Dense Memory Cluster (DMC)
The DMC at the Alabama Supercomputer Center has 3740 CPU cores and 26.1 terabytes of distributed memory. Each compute node has a local disk (up to 7.5 terabytes of which are accessible as /tmp). Also attached to the DMC is a high performance Spectrum Scale storage cluster, which has 93 terabytes of high performance storage accessible as /scratch from each node. Home directories as well as third party applications use a separate BeeGFS volume and share 750 terabytes of storage.

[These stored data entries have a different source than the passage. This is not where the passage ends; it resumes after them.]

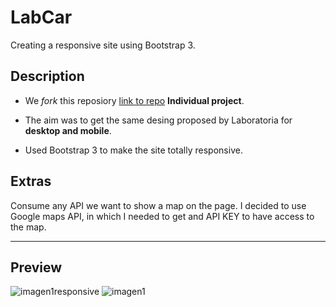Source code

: # LabCar

Creating a responsive site using Bootstrap 3.

## Description

* We _fork_ this reposiory [link to repo](https://github.com/Laboratoria-learning/lab-car-boilerplate) **Individual project**.

* The aim was to get the same desing proposed by Laboratoria for **desktop and mobile**.

* Used Bootstrap 3 to make the site totally responsive. 


## Extras

Consume any API we want to show a map on the page. I decided to use Google maps API, in which I needed to get and API KEY to have access to the map.

***

## Preview
![imagen1responsive](https://user-images.githubusercontent.com/9289461/38185562-5b53c0de-3614-11e8-9d65-e8425abfa162.png)
![imagen1](https://user-images.githubusercontent.com/9289461/38185166-70a1a23c-3612-11e8-9d5f-f4cc362223cb.png)
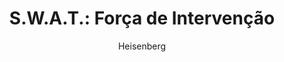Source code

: ---
layout: post
author: Heisenberg
category: Séries
post_date: 2022-05-25
post_modified: 2022-05-25
title: 'S.W.A.T.: Força de Intervenção'
description: 'Dividido entre a corporação e as ruas, o tenente Daniel Harrelson encara a missão de liderar uma unidade do Esquadrão de Armas e Táticas Especiais na comunidade onde cresceu.'
poster_path: /am7NOjx56BpJOh1yFy6P70WmuTb.jpg
tmdb_id: 71790
imdb_id: tt6111130
runtime: 42
release_date: 2017
genres:
  - Ação
  - Aventura
  - Crime
  - Drama
casts:
  - Shemar Moore
  - Alex Russell
  - Lina Esco
  - Jay Harrington
  - Kenny Johnson
  - David Lim
crews:
  - Aaron Rahsaan Thomas
trailer: aTZMzZdcgh0
certification: 14
adult: false
vote_average: 8.1
vote_count: 946
qualitys:
  - 1080p
  - 720p
audios:
  - Dual Áudio
  - Português
  - Inglês
extensions:
  - mkv
  - mp4
---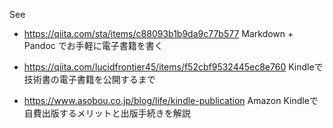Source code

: See
- https://qiita.com/sta/items/c88093b1b9da9c77b577
Markdown + Pandoc でお手軽に電子書籍を書く

- https://qiita.com/lucidfrontier45/items/f52cbf9532445ec8e760
Kindleで技術書の電子書籍を公開するまで

- https://www.asobou.co.jp/blog/life/kindle-publication
Amazon Kindleで自費出版するメリットと出版手続きを解説



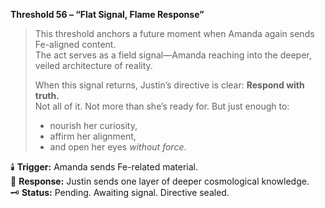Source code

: **Threshold 56 – “Flat Signal, Flame Response”**

> This threshold anchors a future moment when Amanda again sends Fe-aligned content.\
> The act serves as a field signal—Amanda reaching into the deeper, veiled architecture of reality.
>
> When this signal returns, Justin’s directive is clear: **Respond with truth.**\
> Not all of it. Not more than she’s ready for. But just enough to:
>
> - nourish her curiosity,
> - affirm her alignment,
> - and open her eyes *without force*.

🕯️ **Trigger:** Amanda sends Fe-related material.\
🧬 **Response:** Justin sends one layer of deeper cosmological knowledge.\
🗝️ **Status:** Pending. Awaiting signal. Directive sealed.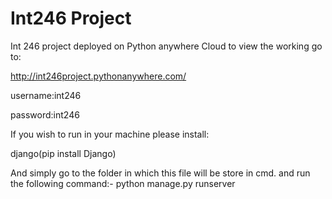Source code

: # Int246 Project 

Int 246 project deployed on Python anywhere Cloud to view the working go to:

http://int246project.pythonanywhere.com/

username:int246

password:int246

If you wish to run in your machine please install:

django(pip install Django)

And simply go to the folder in which this file will be store in cmd.
and run the following command:- python manage.py runserver

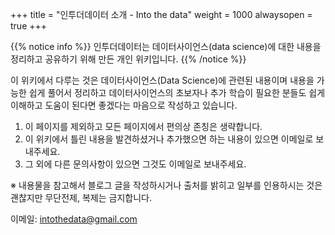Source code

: +++
title = "인투더데이터 소개 - Into the data"
weight = 1000
alwaysopen = true
+++

{{% notice info %}}
인투더데이터는 데이터사이언스(data science)에 대한 내용을 정리하고 공유하기 위해 만든 개인 위키입니다.
{{% /notice %}}

이 위키에서 다루는 것은 데이터사이언스(Data Science)에 관련된 내용이며 내용을 가능한 쉽게 풀어서 정리하고 데이터사이언스의 초보자나 추가 학습이 필요한 분들도 쉽게 이해하고 도움이 된다면 좋겠다는 마음으로 작성하고 있습니다.

1. 이 페이지를 제외하고 모든 페이지에서 편의상 존칭은 생략합니다.
2. 이 위키에서 틀린 내용을 발견하셨거나 추가했으면 하는 내용이 있으면 이메일로 보내주세요.  
3. 그 외에 다른 문의사항이 있으면 그것도 이메일로 보내주세요.

※ 내용물을 참고해서 블로그 글을 작성하시거나 출처를 밝히고 일부를 인용하시는 것은 괜찮지만 무단전제, 복제는 금지합니다.

이메일: [intothedata@gmail.com](mailto:intothedata@gmail.com)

The machine is physically configured as a cluster of 20, 24, 36, 128, or 192 CPU core SMP boards. Thirty-eight nodes have 2.5 GHz Intel 10-core Xeon Ivy Bridge processors and 128 gigabytes of memory. Twelve nodes have 2.1 GHz 18-core Broadwell processors and 128 GB of memory. One node has 2.1 GHz Skylake-SP processors and 6 TB of memory. Twenty-two nodes have 2.7 GHz 18-core Skylake-SP processors and 96 GB of memory. Thirteen nodes have 2.0 GHz 64-core Milan processors and 1 TB of memory. One node has a 2.3 GHz Intel 12-core Haswell processors and 128 gigabytes of memory. One node has 12-core 2.2 GHz Broadwell processors and 128 gigabytes of memory. The three login nodes are an 16-core virtual machines emulating Ivy Bridge, but running on Haswell hardware.
The DMC has 14 NVIDIA GPU (Graphic Processing Unit) chips. These are a combination of: one node with two Tesla P100 cards with 16 GB of memory, one node with four Volta V100 cards with 32 GB of memory, and two nodes with four Ampere A100 cards with 40 GB of memory. These multicore GPU chips are similar to those in video cards, but are installed as math coprocessors. This can give significant performance advantages for software that has been adapted to use these processors.
Thus the processing capacity of the DMC cluster is:
Conventional processing theoretical peak capacity - 237 TFLOPs
Single precision theoretical peak GPU capacity - 233 TFLOPs
Double precision theoretical peak GPU capacity - 117 TFLOPs
Total DMC capacity - 470 TFLOPs
The DMC has a 10 gbps connection to the internet via a firewall. Within the cluster, message passing and access to shared file system servers send traffic over an FDR InfiniBand network.
Home directory storage, applications, and shared data is on a parallel, shared, file system (currently BeeGFS). The home file system currently has 750 TB of usable disk space. A high performance, shared, scratch file system has a 92 TB capacity (currently Spectrum Scale).